**Work instruction 1:**
Decide whether each statement agrees with the text on europium(II) fluoride. Answer yes or no and quote the words of the text that settle it. (a) The compound has a fluorite crystal structure. (b) The compound appears as a white solid. (c) The molar mass is listed as 189.96.
**Work instruction 2:**
Use the text on europium(II) fluoride to answer each question on its own line.
(a) What CAS Number does it list?
(b) What space group does it list?
(c) What ChemSpider number does it list?

*** Opening Document text ***

Europium(II) fluoride
- Names: IUPAC name Europium(II) fluoride

Identifiers
- CAS Number: 14077-39-5;
- 3D model (JSmol): Interactive image; Interactive image;
- ChemSpider: 13834724;
- ECHA InfoCard: 100.203.721
- PubChem CID: 21225127;
- CompTox Dashboard (EPA): DTXSID00611473;

Properties
- Chemical formula: EuF_{2}
- Molar mass: 189.96
- Appearance: dark yellowish solid
- Density: 6.495 g·cm^{−3}

Structure
- Crystal structure: Fluorite structure
- Space group: Fm3m (No. 225)

*** Closing Document text ***
*** Opening Data section ***

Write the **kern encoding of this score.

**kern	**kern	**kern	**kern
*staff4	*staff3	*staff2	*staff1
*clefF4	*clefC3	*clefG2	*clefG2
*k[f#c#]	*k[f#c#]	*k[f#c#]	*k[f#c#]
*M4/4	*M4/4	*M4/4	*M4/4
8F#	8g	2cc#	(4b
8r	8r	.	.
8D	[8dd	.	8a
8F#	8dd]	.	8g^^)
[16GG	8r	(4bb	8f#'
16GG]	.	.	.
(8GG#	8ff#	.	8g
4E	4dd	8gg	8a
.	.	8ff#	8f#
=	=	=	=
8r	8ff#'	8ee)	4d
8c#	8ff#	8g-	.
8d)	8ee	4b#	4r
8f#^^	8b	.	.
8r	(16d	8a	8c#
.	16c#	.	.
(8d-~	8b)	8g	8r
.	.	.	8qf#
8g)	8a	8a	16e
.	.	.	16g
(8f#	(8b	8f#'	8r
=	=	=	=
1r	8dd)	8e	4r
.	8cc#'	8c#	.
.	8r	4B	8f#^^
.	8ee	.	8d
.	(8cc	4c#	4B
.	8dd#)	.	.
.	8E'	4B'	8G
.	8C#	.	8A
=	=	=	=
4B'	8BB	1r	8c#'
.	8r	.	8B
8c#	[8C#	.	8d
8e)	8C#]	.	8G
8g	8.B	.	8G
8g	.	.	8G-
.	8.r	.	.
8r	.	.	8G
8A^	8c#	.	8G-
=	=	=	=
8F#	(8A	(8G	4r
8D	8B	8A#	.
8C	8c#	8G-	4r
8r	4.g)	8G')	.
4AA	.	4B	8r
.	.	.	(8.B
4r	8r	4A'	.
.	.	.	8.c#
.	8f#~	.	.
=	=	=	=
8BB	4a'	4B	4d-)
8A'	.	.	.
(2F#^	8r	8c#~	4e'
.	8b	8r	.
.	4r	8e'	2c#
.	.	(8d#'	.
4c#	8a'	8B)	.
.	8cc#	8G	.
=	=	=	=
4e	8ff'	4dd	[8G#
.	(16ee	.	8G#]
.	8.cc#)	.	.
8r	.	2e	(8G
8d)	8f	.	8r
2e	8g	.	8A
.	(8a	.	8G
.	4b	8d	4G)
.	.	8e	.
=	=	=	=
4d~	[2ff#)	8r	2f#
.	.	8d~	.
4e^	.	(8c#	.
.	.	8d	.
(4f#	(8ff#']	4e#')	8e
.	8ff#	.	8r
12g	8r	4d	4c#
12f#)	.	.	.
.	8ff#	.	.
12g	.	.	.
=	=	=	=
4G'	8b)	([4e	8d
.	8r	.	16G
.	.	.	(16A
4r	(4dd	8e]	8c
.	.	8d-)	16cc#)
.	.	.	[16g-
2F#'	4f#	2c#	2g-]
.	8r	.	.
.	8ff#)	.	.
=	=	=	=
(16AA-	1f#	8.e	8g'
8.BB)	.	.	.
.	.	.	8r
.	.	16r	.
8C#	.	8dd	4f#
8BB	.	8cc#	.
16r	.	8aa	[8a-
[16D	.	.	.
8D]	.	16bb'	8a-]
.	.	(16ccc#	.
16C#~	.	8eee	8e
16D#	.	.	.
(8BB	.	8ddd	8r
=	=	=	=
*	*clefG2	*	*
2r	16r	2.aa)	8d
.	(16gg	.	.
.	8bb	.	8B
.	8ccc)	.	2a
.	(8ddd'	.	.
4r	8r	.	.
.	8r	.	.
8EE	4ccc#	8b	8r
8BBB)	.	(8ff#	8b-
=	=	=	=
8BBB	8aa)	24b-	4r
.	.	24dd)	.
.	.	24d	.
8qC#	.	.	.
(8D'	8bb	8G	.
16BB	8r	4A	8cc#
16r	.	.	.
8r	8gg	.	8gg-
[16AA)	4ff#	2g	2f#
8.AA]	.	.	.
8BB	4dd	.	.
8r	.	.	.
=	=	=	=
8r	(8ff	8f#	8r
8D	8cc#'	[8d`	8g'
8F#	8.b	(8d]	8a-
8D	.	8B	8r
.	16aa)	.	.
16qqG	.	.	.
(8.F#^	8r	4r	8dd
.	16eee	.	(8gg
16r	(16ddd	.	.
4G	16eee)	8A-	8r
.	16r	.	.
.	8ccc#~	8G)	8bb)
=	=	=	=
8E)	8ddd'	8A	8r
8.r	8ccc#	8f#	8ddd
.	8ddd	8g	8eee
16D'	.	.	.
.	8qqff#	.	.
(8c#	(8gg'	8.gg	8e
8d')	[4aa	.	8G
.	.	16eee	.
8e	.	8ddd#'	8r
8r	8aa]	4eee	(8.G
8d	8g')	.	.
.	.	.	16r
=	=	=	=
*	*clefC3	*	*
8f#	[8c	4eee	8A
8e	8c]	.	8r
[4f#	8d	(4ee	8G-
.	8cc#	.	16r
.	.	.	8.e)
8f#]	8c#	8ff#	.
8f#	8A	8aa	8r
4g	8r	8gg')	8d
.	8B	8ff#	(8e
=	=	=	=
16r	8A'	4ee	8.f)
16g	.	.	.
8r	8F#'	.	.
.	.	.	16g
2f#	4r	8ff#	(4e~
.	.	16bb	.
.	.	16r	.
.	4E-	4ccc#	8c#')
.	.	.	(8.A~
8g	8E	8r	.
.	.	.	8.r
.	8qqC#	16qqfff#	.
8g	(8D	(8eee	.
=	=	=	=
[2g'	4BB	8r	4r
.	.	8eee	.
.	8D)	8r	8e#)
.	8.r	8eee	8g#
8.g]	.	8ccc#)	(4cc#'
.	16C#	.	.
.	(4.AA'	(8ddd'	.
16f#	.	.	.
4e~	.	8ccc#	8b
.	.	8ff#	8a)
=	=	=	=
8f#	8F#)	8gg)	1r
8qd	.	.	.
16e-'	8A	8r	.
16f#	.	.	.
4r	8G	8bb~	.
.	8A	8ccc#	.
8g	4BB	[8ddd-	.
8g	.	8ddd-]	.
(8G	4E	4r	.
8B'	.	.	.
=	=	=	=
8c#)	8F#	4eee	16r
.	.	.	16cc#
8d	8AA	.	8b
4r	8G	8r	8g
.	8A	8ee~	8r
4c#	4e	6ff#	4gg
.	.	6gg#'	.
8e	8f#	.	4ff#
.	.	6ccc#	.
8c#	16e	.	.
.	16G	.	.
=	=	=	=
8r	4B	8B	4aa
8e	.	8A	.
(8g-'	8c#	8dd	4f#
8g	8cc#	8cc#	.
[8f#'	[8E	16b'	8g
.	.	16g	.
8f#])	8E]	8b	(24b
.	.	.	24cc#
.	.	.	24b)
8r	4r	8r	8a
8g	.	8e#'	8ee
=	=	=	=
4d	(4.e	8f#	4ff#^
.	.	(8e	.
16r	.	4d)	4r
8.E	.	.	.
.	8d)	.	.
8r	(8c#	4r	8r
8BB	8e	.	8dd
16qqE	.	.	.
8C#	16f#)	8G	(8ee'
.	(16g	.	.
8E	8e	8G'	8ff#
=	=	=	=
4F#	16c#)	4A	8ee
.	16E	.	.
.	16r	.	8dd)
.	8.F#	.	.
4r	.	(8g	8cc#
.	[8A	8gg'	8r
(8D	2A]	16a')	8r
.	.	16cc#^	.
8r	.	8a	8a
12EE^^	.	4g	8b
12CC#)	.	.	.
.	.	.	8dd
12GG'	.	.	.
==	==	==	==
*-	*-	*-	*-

*** Closing Data section ***

**Problem solution 1:**
(a) Yes: "Crystal structure: Fluorite structure"
(b) No: "Appearance: dark yellowish solid"
(c) Yes: "Molar mass: 189.96"

**Problem solution 2:**
(a) 14077-39-5
(b) Fm3m (No. 225)
(c) 13834724